Israeli Prime Minister Benjamin Netanyahu said on Saturday he told US President Joe Biden that he rejected Palestinian sovereignty in the Gaza Strip, in a call the day before.

For the first time in almost a month, the two leaders spoke over the phone on Friday. After the discussion, Biden expressed his belief that Netanyahu may still consent to some sort of Palestinian state.

“In his conversation with President Biden, Prime Minister Netanyahu reiterated his policy that after Hamas is destroyed Israel must retain security control over Gaza to ensure that Gaza will no longer pose a threat to Israel, a requirement that contradicts the demand for Palestinian sovereignty,” Netanyahu’s office said in a statement issued on Saturday.
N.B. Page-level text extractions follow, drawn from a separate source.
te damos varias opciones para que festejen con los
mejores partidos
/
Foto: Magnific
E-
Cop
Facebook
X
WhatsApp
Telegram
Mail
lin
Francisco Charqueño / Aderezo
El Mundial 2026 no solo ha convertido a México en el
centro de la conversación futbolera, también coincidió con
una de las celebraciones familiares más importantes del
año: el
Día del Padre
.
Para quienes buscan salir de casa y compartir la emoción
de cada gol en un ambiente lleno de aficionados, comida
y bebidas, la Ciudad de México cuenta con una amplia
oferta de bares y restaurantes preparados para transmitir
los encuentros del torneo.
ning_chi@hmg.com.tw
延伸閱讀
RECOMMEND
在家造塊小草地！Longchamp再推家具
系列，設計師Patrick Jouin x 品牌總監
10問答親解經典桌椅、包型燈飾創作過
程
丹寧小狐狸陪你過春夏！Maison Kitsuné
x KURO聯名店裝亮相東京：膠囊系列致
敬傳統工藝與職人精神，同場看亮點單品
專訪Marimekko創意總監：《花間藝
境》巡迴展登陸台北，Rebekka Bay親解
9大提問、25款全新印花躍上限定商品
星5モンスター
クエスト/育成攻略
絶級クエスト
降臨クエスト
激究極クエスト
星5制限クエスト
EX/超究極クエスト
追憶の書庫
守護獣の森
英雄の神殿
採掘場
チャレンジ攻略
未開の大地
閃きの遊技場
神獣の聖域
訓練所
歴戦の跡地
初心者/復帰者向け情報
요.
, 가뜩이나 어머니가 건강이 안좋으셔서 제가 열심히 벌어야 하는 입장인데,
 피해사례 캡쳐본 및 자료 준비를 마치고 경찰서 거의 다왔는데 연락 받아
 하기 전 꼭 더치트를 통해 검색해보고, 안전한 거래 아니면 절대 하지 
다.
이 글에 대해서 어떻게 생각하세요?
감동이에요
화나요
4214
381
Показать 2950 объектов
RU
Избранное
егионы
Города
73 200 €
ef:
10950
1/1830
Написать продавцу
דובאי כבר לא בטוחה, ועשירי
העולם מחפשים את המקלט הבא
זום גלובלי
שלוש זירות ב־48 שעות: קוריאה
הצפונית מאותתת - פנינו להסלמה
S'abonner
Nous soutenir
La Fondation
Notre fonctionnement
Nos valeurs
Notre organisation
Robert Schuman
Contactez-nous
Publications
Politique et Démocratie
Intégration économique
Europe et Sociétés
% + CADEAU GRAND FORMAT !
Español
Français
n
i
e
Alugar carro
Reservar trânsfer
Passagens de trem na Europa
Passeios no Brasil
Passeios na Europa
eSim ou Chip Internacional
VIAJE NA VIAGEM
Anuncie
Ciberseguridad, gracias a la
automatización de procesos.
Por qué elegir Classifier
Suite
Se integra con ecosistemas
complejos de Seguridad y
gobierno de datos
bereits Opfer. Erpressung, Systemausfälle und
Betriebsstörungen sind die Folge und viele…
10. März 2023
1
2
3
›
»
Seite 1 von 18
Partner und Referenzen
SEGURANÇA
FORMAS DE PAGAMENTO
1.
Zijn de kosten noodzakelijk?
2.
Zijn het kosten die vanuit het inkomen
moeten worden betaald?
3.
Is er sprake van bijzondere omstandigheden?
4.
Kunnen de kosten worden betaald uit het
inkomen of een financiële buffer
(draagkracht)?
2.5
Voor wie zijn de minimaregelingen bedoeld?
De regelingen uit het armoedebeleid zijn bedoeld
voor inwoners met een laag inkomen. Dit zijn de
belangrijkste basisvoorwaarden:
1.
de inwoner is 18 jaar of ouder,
On Thursday, Netanyahu had rejected Palestinian sovereignty over the occupied West Bank, saying it was incompatible with Israel’s need to have “security control over all the territory west of the (River) Jordan”.

Biden had said after the call on Friday that it was possible Netanyahu could come round to some form of two-state solution, seen for decades by diplomats as the best way to bring peace to the Middle East.

“There are a number of types of two-state solutions. There’s a number of countries that are members of the UN that… don’t have their own militaries,” Biden told reporters after an event at the White House.

A senior Hamas official on Saturday dismissed Biden’s comments about the possibility of Israel agreeing to the establishment of a Palestinian state.

“The illusion that Biden is preaching about a state of Palestine and its characteristics does not fool our people,” Izzat al-Rishq, a member of the Islamist group’s political bureau, said in a statement.

“Biden is a full partner in the genocidal war and our people do not expect any good from him.”

Following the October 7 attack on Israel by the Palestinian Islamist group, Hamas, Netanyahu has vowed to destroy the organization and demilitarize Gaza.

He is also becoming more and more resistive to US pressure to come up with a plan that incorporates Palestinian statehood in any form.

An AFP count based on official numbers indicates that 1,140 persons were killed as a consequence of Hamas’s strike, the majority of them were civilians.